AISS is composed of two teams of researchers and engineers who will explore the development of a novel design tool and IP ecosystem – which includes tool vendors, chip developers, and IP licensors – allowing defenses to be incorporated efficiently into chip designs. The expected AISS technologies could enable hardware developers to not only integrate the appropriate level of state-of-the-art security based on the target application, but also balance security with economic considerations like power consumption, die area, and performance.

The machine learning applications can be seen as the combinations of domain specific functions (DSFs). Each DSF has different computation requirements and therefore, the performance of DSFs depends on the underlying hardware. This project aims to optimize the performance of machine learning applications by finding the optimal hardware parameters at pre-silicon time. In order to do that, we are developing a framework that optimizes parameters of heterogeneous hardware for DSFs and gives pre-silicon design suggestions.

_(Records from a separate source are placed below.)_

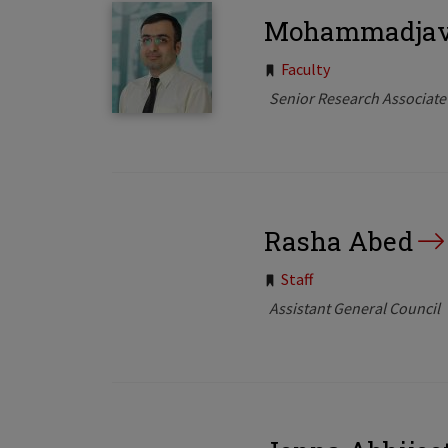
Mohammadjava
Tags:
Faculty
Senior Research Associate
Rasha Abed
Tags:
Staff
Assistant General Council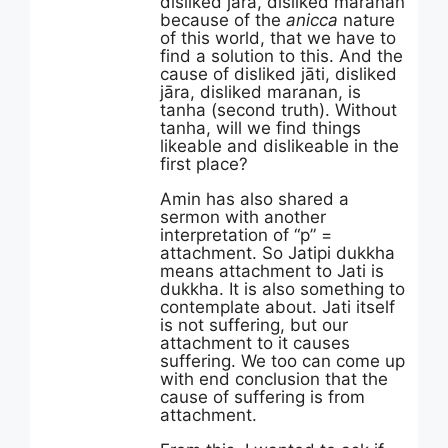
disliked jāra, disliked maranan
because of the
anicca
nature
of this world, that we have to
find a solution to this. And the
cause of disliked jāti, disliked
jāra, disliked maranan, is
tanha (second truth). Without
tanha, will we find things
likeable and dislikeable in the
first place?
Amin has also shared a
sermon with another
interpretation of “p” =
attachment. So Jatipi dukkha
means attachment to Jati is
dukkha. It is also something to
contemplate about. Jati itself
is not suffering, but our
attachment to it causes
suffering. We too can come up
with end conclusion that the
cause of suffering is from
attachment.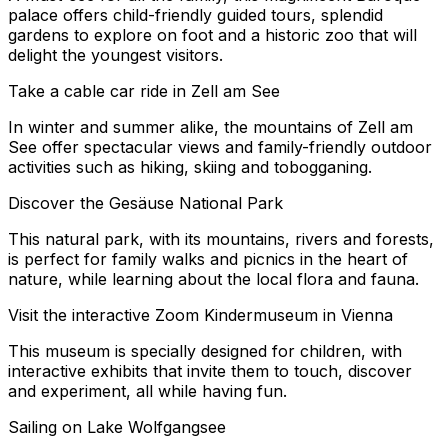
palace offers child-friendly guided tours, splendid
gardens to explore on foot and a historic zoo that will
delight the youngest visitors.
Take a cable car ride in Zell am See
In winter and summer alike, the mountains of Zell am
See offer spectacular views and family-friendly outdoor
activities such as hiking, skiing and tobogganing.
Discover the Gesäuse National Park
This natural park, with its mountains, rivers and forests,
is perfect for family walks and picnics in the heart of
nature, while learning about the local flora and fauna.
Visit the interactive Zoom Kindermuseum in Vienna
This museum is specially designed for children, with
interactive exhibits that invite them to touch, discover
and experiment, all while having fun.
Sailing on Lake Wolfgangsee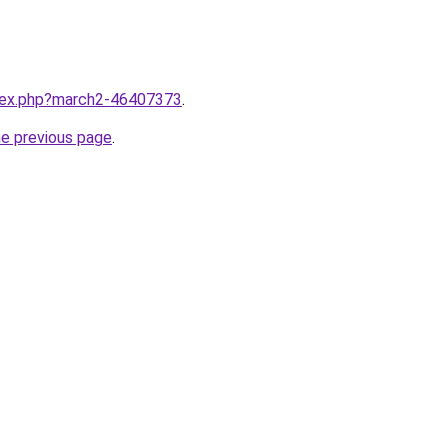
ndex.php?march2-46407373
.
he previous page
.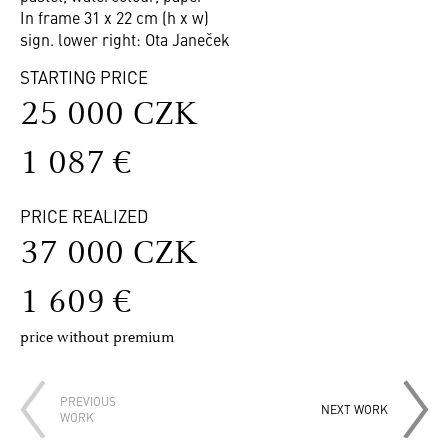
In frame 31 x 22 cm (h x w)
sign. lower right: Ota Janeček
STARTING PRICE
25 000 CZK
1 087 €
PRICE REALIZED
37 000 CZK
1 609 €
price without premium
PREVIOUS
NEXT WORK
WORK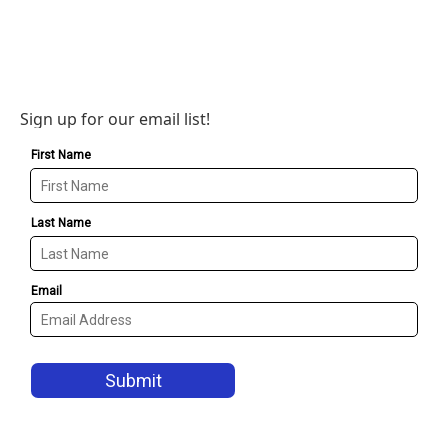
Sign up for our email list!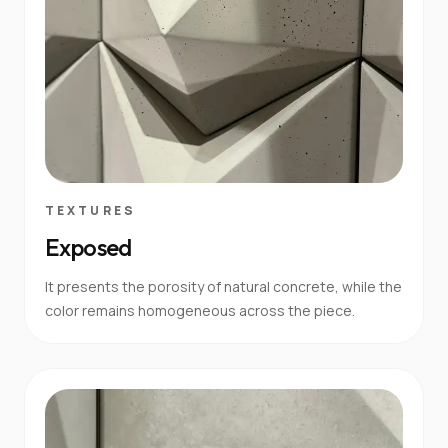
TEXTURES
Exposed
It presents the porosity of natural concrete, while the
color remains homogeneous across the piece.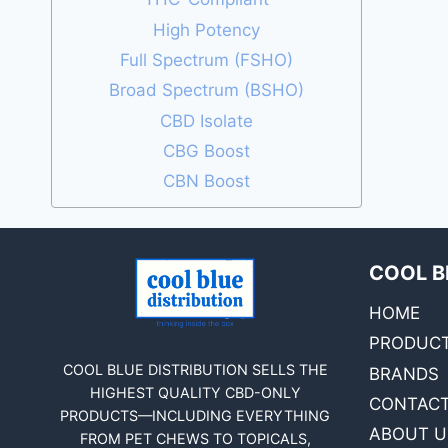
High Potency
Full Spectrum (FSHO)
Broad Spectrum (BSHO)
CBD Isolate
CBG Boost
CBN Boost
COOL B
HOME
PRODUC
COOL BLUE DISTRIBUTION SELLS THE
BRANDS
HIGHEST QUALITY CBD-ONLY
CONTACT
PRODUCTS—INCLUDING EVERYTHING
ABOUT U
FROM PET CHEWS TO TOPICALS,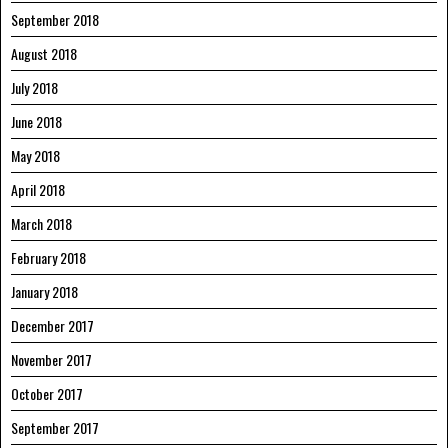
September 2018
August 2018
July 2018
June 2018
May 2018
April 2018
March 2018
February 2018
January 2018
December 2017
November 2017
October 2017
September 2017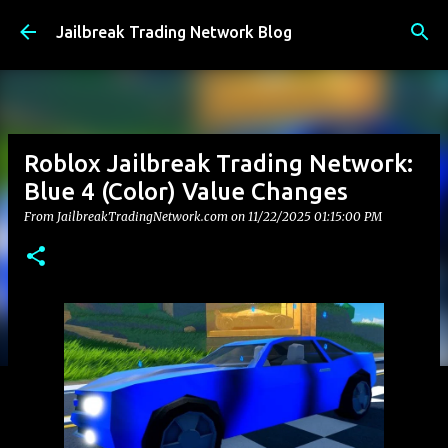
Skip to main content
Jailbreak Trading Network Blog
Roblox Jailbreak Trading Network:
Blue 4 (Color) Value Changes
From JailbreakTradingNetwork.com on
11/22/2025 01:15:00 PM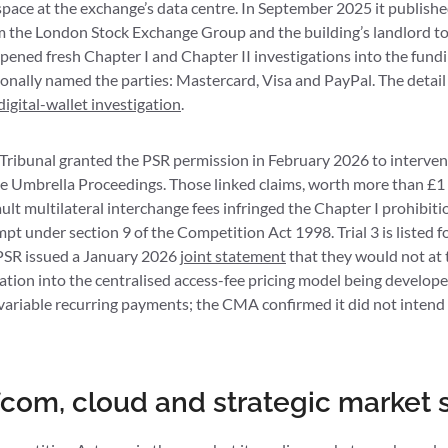
 space at the exchange’s data centre. In September 2025 it publish
 the London Stock Exchange Group and the building’s landlord to
ened fresh Chapter I and Chapter II investigations into the fundi
ionally named the parties: Mastercard, Visa and PayPal. The detail 
digital-wallet investigation
.
ibunal granted the PSR permission in February 2026 to intervene 
 Umbrella Proceedings. Those linked claims, worth more than £1 
lt multilateral interchange fees infringed the Chapter I prohibitio
pt under section 9 of the Competition Act 1998. Trial 3 is listed 
PSR issued a January 2026
joint statement
that they would not at t
ation into the centralised access-fee pricing model being develo
 variable recurring payments; the CMA confirmed it did not intend 
com, cloud and strategic market 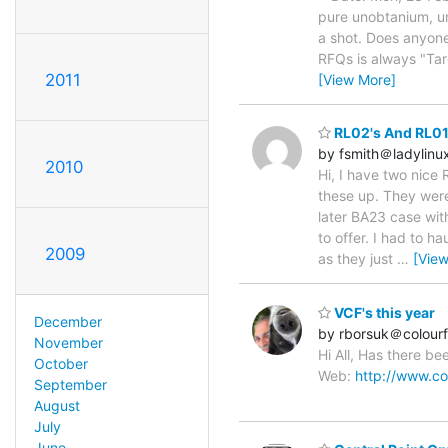
pure unobtanium, u
a shot. Does anyone
RFQs is always "Targe
2011
[View More]
RL02's And RL01
by fsmith＠ladylinu
2010
Hi, I have two nice
these up. They were
later BA23 case wit
to offer. I had to 
2009
as they just
…
[Vie
VCF's this year
December
by rborsuk＠colourf
November
Hi All, Has there b
October
Web:
http://www.co
September
August
July
June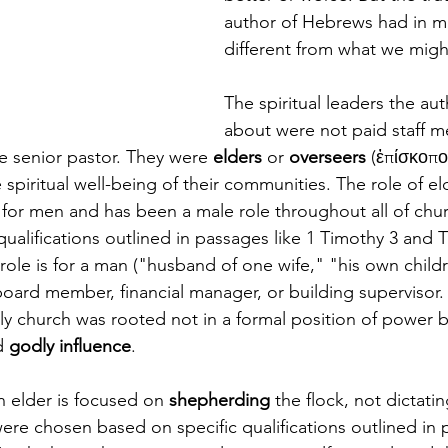
author of Hebrews had in m
different from what we migh
The spiritual leaders the auth
about were not paid staff m
 senior pastor. They were 
elders
 or 
overseers
 (ἐπίσκοποι
 spiritual well-being of their communities. The role of eld
for men and has been a male role throughout all of churc
qualifications outlined in passages like 1 Timothy 3 and T
e role is for a man ("husband of one wife," "his own childr
board member, financial manager, or building supervisor.
rly church was rooted not in a formal position of power bu
d 
godly influence
.
an elder is focused on 
shepherding
 the flock, not dictati
re chosen based on specific qualifications outlined in p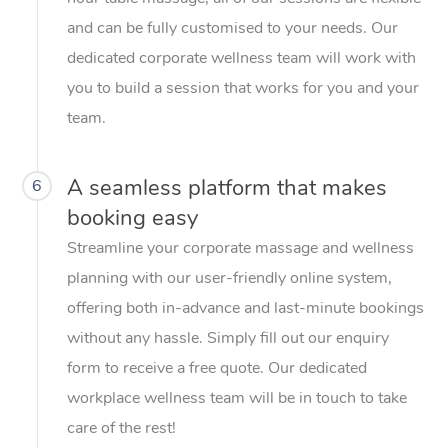
and can be fully customised to your needs. Our
dedicated corporate wellness team will work with
you to build a session that works for you and your
team.
A seamless platform that makes
6
booking easy
Streamline your corporate massage and wellness
planning with our user-friendly online system,
offering both in-advance and last-minute bookings
without any hassle. Simply fill out our enquiry
form to receive a free quote. Our dedicated
workplace wellness team will be in touch to take
care of the rest!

Project 1: Rapid PAS (Power, Area, Speed) Estimation of a Neural Network at the SoC level

When multiple neural network architectures are available, benchmarking can be time consuming to find optimal architecture. Moreover, if the target platform is in the pre-silicon phase, benchmarking can only be done with simulators which take a very long time. In this project, we are trying to estimate the inference delay and power consumption of neural networks without running them on computing platforms. In order to do this, we collect inference delay and power consumption data of different neural networks on different computing platforms and use this information to train machine learning algorithms.

Project 2: Intelligent Exploration for DSF-IP Mapping and Hardware Configurations for Optimal PAS Performance

Given a fine-grained DSF selection, a neural network can have an infinitely large number of DSF combinations. There are multiple optimal DSF combinations for different inference delay and power consumption requirements for a neural network. Since the state space is too large, it is hard to find optimal DSF combinations by exhaustive searching. Therefore, we are developing machine learning algorithms to find optimal DSF combinations for different inference delay and power consumption requirements.

Project 3: Contention-aware Adaptive Model Selection for Neural Network Applications

In any computing system, unexpected contention creates unexpected delays. Unexpected delays are not wanted due to various reasons such as safety critical applications or quality of the applications. In this project, we are using the approximate nature of neural networks to isolate them from system contention. We are developing a framework to understand the system contention and select different neural network models for the same task. The framework’s aim is to stay under a certain inference delay threshold while maximizing the accuracy of the application.